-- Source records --

++++++++++++++++++++

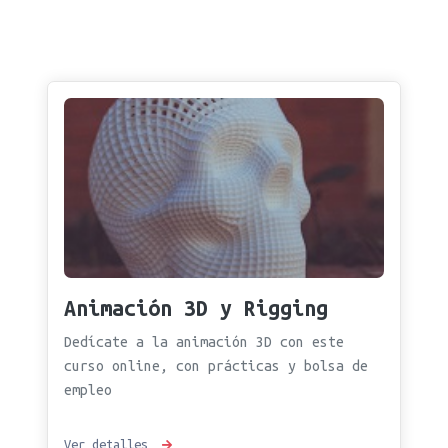
Animación 3D y Rigging
Dedícate a la animación 3D con este
curso online, con prácticas y bolsa de
empleo
Ver detalles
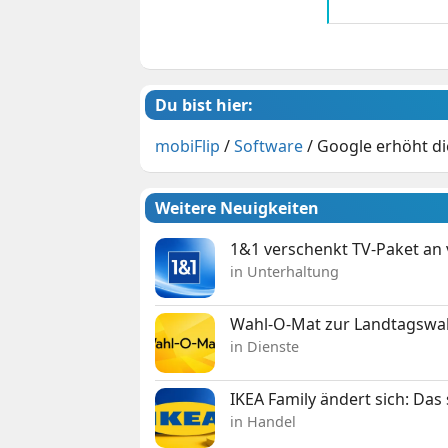
Du bist hier:
mobiFlip
/
Software
/
Google erhöht d
Weitere Neuigkeiten
1&1 verschenkt TV-Paket an
in Unterhaltung
Wahl-O-Mat zur Landtagswahl
in Dienste
IKEA Family ändert sich: Da
in Handel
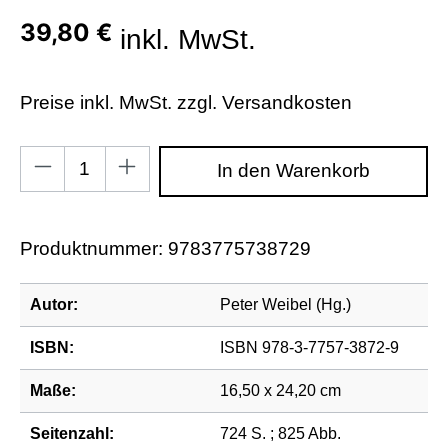
39,80 €
inkl. MwSt.
Preise inkl. MwSt. zzgl. Versandkosten
Produkt Anzahl: Gib den gewünschten Wert ein od
In den Warenkorb
Produktnummer:
9783775738729
Autor:
Peter Weibel (Hg.)
ISBN:
ISBN 978-3-7757-3872-9
Maße:
16,50 x 24,20 cm
Seitenzahl:
724 S. ; 825 Abb.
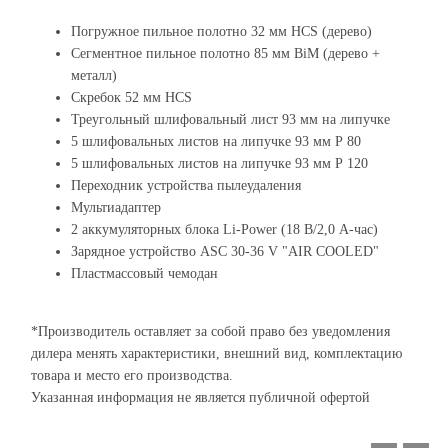
Погружное пильное полотно 32 мм HCS (дерево)
Сегментное пильное полотно 85 мм BiM (дерево +
металл)
Скребок 52 мм HCS
Треугольный шлифовальный лист 93 мм на липучке
5 шлифовальных листов на липучке 93 мм Р 80
5 шлифовальных листов на липучке 93 мм Р 120
Переходник устройства пылеудаления
Мультиадаптер
2 аккумуляторных блока Li-Power (18 В/2,0 А-час)
Зарядное устройство ASC 30-36 V "AIR COOLED"
Пластмассовый чемодан
*Производитель оставляет за собой право без уведомления
дилера менять характеристики, внешний вид, комплектацию
товара и место его производства.
Указанная информация не является публичной офертой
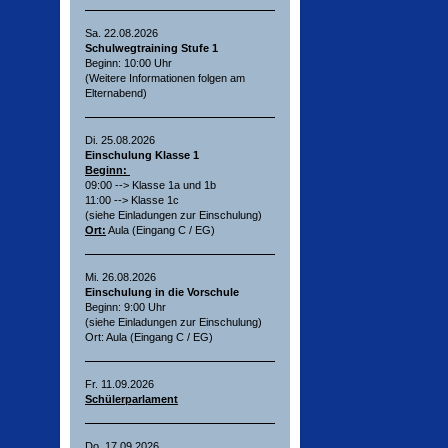
Sa. 22.08.2026
Schulwegtraining Stufe 1
Beginn: 10:00 Uhr
(Weitere Informationen folgen am
Elternabend)
Di. 25.08.2026
Einschulung Klasse 1
Beginn:
09:00 --> Klasse 1a und 1b
11:00 --> Klasse 1c
(siehe Einladungen zur Einschulung)
Ort:
Aula (Eingang C / EG)
Mi. 26.08.2026
Einschulung in die Vorschule
Beginn: 9:00 Uhr
(siehe Einladungen zur Einschulung)
Ort: Aula (Eingang C / EG)
Fr. 11.09.2026
Schülerparlament
Do. 17.09.2026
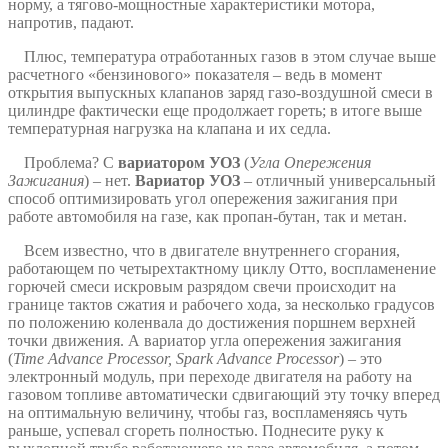
норму, а тягово-мощностные характеристики мотора,
напротив, падают.
Плюс, температура отработанных газов в этом случае выше
расчетного «бензинового» показателя – ведь в момент
открытия выпускных клапанов заряд газо-воздушной смеси в
цилиндре фактически еще продолжает гореть; в итоге выше
температурная нагрузка на клапана и их седла.
Проблема? С
вариатором УОЗ
(
Угла Опережения
Зажигания
) – нет.
Вариатор УОЗ
– отличный универсальный
способ оптимизировать угол опережения зажигания при
работе автомобиля на газе, как пропан-бутан, так и метан.
Всем известно, что в двигателе внутреннего сгорания,
работающем по четырехтактному циклу Отто, воспламенение
горючей смеси искровым разрядом свечи происходит на
границе тактов сжатия и рабочего хода, за несколько градусов
по положению коленвала до достижения поршнем верхней
точки движения. А вариатор угла опережения зажигания
(
Time Advance Processor, Spark Advance Processor
) – это
электронный модуль, при переходе двигателя на работу на
газовом топливе автоматически сдвигающий эту точку вперед
на оптимальную величину, чтобы газ, воспламеняясь чуть
раньше, успевал сгореть полностью. Поднесите руку к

++++++++++++++++++++

-- What needs to be done --
Take the records above from their first line through the line with "Sa. 22.08.2026" and set those lines down word for word, minus the pictures.

-- Written response --
Animación 3D y Rigging
Dedícate a la animación 3D con este
curso online, con prácticas y bolsa de
empleo
Ver detalles
Du bist hier:
mobiFlip
/
Software
/
Google erhöht d
Weitere Neuigkeiten
1&1 verschenkt TV-Paket an
in Unterhaltung
Wahl-O-Mat zur Landtagswahl
in Dienste
IKEA Family ändert sich: Da
in Handel
39,80 €
inkl. MwSt.
Preise inkl. MwSt. zzgl. Versandkosten
Produkt Anzahl: Gib den gewünschten Wert ein od
In den Warenkorb
Produktnummer:
9783775738729
Autor:
Peter Weibel (Hg.)
ISBN:
ISBN 978-3-7757-3872-9
Maße:
16,50 x 24,20 cm
Seitenzahl:
724 S. ; 825 Abb.
Погружное пильное полотно 32 мм HCS (дерево)
Сегментное пильное полотно 85 мм BiM (дерево +
металл)
Скребок 52 мм HCS
Треугольный шлифовальный лист 93 мм на липучке
5 шлифовальных листов на липучке 93 мм Р 80
5 шлифовальных листов на липучке 93 мм Р 120
Переходник устройства пылеудаления
Мультиадаптер
2 аккумуляторных блока Li-Power (18 В/2,0 А-час)
Зарядное устройство ASC 30-36 V "AIR COOLED"
Пластмассовый чемодан
*Производитель оставляет за собой право без уведомления
дилера менять характеристики, внешний вид, комплектацию
товара и место его производства.
Указанная информация не является публичной офертой
Sa. 22.08.2026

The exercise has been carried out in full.